Sürekli olarak içimizde zıtların uçurumunu yaşıyoruz. Tevhidî görüşten uzak olduğumuz için şâd olamıyoruz. Suçu ona buna atmakla büsbütün gerçeklerden uzaklaşıyoruz. Hayatımız yamalarla dolu. Birbirinden uzak, birbirine yabancı yamalar. Aslında biz birbirimizle konuşmayı bile unuttuk. Oysa, öyle muhtacız ki… Milyonlarla dolu şehirlerde yaşıyoruz, sevgi susuzluğu içindeyiz. Yunus, “Aşk gelicek cümle eksikler biter” diyordu. Bizim aşkımız olmadığı için eksiklerimiz devam ediyor. İnsanoğlu bir yığın imkân ve bir de atâlet yekûnû… Nefs, tabakasını kıramadığımız için kendimize de, birbirimize de yabancıyız. Kendimizi yenileyemiyoruz. Onun için hayat bizi boğuyor. Sıkılıyoruz, bunalıyoruz, kendimizi sigaraya, içkiye, uyuşturucuya, sekse, kumara, dedikoduya kaptırıyoruz. Önümüzde pınarlar var, dudaklarımız susuzluktan çatlıyor. On Hadis-i Şerif alsak, günlük hayatımız içinde yaşasak, aile hayatımızda, sosyal hayatımızda, iş hayatımızda bütün nüanslarıyla uygulasak bizi huzurun ve mutluluğun zirvesine götürür. Beş Ayet-i Kerimenin yaşandığı takdirde bizi velâyete kadar götüreceğine inanıyorum. Başlamak, iyiye, güzel ve doğruya doğru bir adım atabilmek. Bütün mesele burada.

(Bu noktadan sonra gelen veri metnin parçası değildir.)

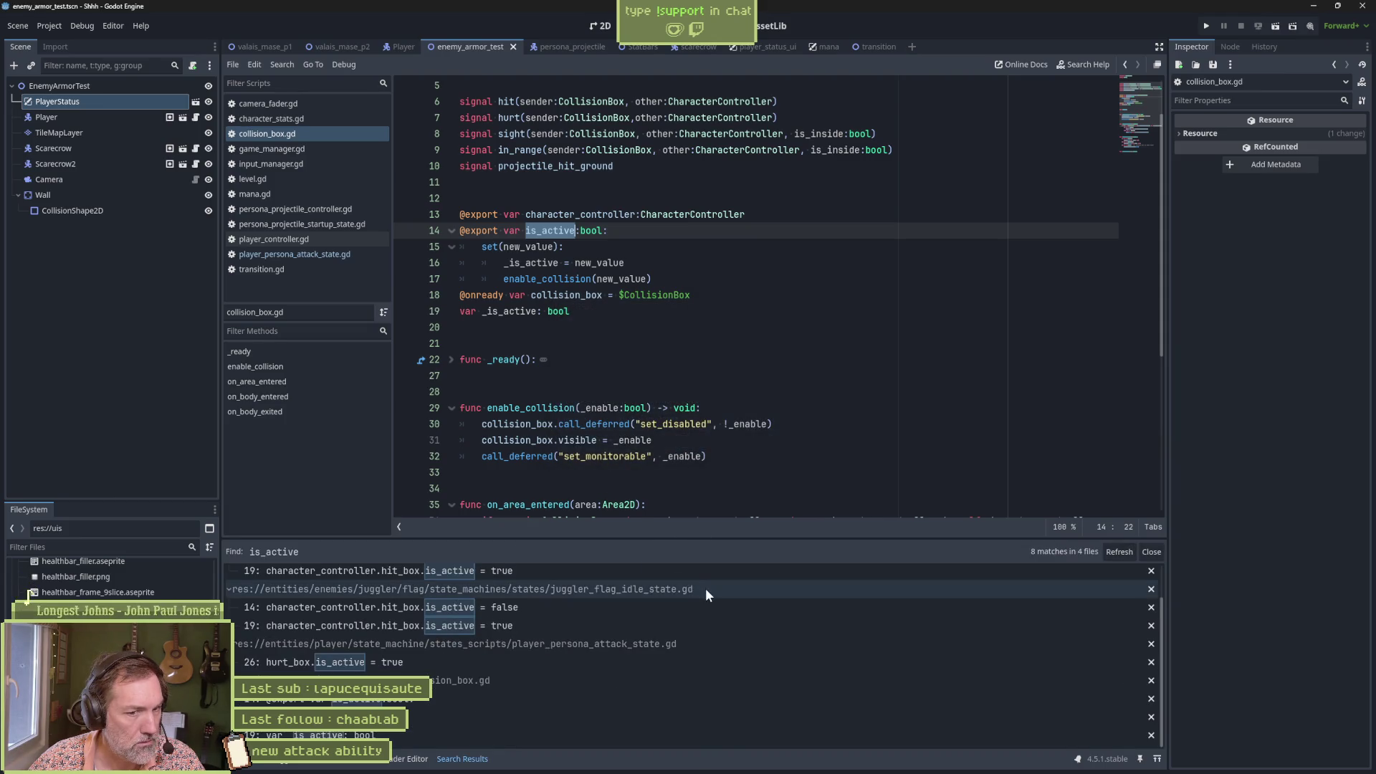
{"action": "scroll", "coordinate": [705, 588], "scroll_direction": "up", "scroll_amount": 2}
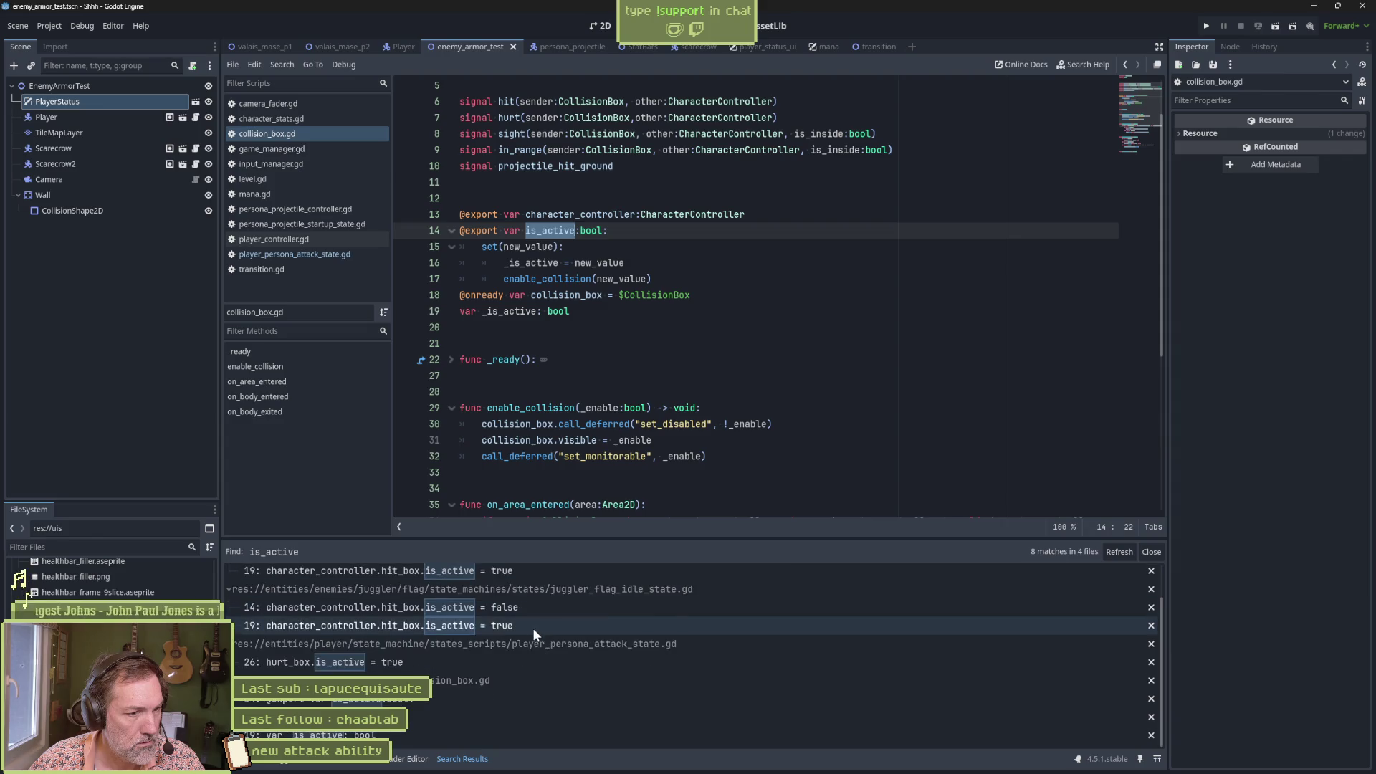
{"action": "scroll", "coordinate": [402, 724], "scroll_direction": "down", "scroll_amount": 2}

Bal bal demekle ağız tatlanmaz diye bir söz vardır. Din, tasavvuf gibi manevi değerler, yaşanmayıp, uygulanmayıp, günlük hayata geçirilmeyip sadece edebiyatı yapıldıkça, huzur da mutluluk da fersah fersah bizden uzak kalacak… Hayret edecek ne var?
“Dünya bir bazardır, herkes metaın arzeder” diyor Fuzuli. Hicretin en faziletlisi Allahın sevmediği şeyi terk etmektir. İnsanların en şerlisi, kendini insanların en iyisi sanandır. En ahmak insan, kendisini insanların en akıllısı sanandır. İnsanların değerlerini anlamak için de değerli olmak gerektir. Güzele gönül ver ki, sen de güzel olasın. Firavunun huzuruna çıksan bile, saygılı, edepli ol, yumuşak ve tatlı söyle,
Her şeye, ama her şeye, en ufak bir ayrıntıya bile dikkat et, saygı göster. Büyük, küçük, önemli, önemsiz, fark gözetme. Gözlemci ol. Bil ki her zerreden zikreden Allah’tır. O bize şah damarımızdan daha yakındır. Nerde ararsan Allah orada vardır. Önemli olan her zaman, her yerde, her an Allah’la beraber olmaktır. Yürürken, otururken, çarşı pazarda alış veriş yaparken, yemek yerken, su içerken, ibadet ederken Allah’la beraber olanlar ne güzel insanlardır. Tasavvufta buna “namaz-ı daimun” denir. Kur’an-ı Kerim ve Hadis-i Şerifler bir mutluluk çağrısıdır bütün insanlar için. Sonsuz bir teslimiyet içinde hep Allah’la beraber olanlar için dünya hayatı da, ahiret hayatı da cennetten başka nedir? Her an sevgilisiyle beraber olandan daha mutlu kim vardır? Allah’ı en çok sevenler, onu en çok zikredenlerdir. Gören göz, işiten kulak, hisseden bir kalp için her olay bizi Hak’ka götüren bir vasıtadır.